EXERCISE>
Return the records below character for character.

(Saved entries)
----------
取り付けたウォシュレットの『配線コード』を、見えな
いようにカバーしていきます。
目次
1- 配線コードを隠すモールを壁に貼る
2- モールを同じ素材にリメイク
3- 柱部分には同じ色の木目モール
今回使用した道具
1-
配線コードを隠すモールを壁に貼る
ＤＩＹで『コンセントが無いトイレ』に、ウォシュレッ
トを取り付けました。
----------
TASK RESULT>
取り付けたウォシュレットの『配線コード』を、見えな
いようにカバーしていきます。
目次
1- 配線コードを隠すモールを壁に貼る
2- モールを同じ素材にリメイク
3- 柱部分には同じ色の木目モール
今回使用した道具
1-
配線コードを隠すモールを壁に貼る
ＤＩＹで『コンセントが無いトイレ』に、ウォシュレッ
トを取り付けました。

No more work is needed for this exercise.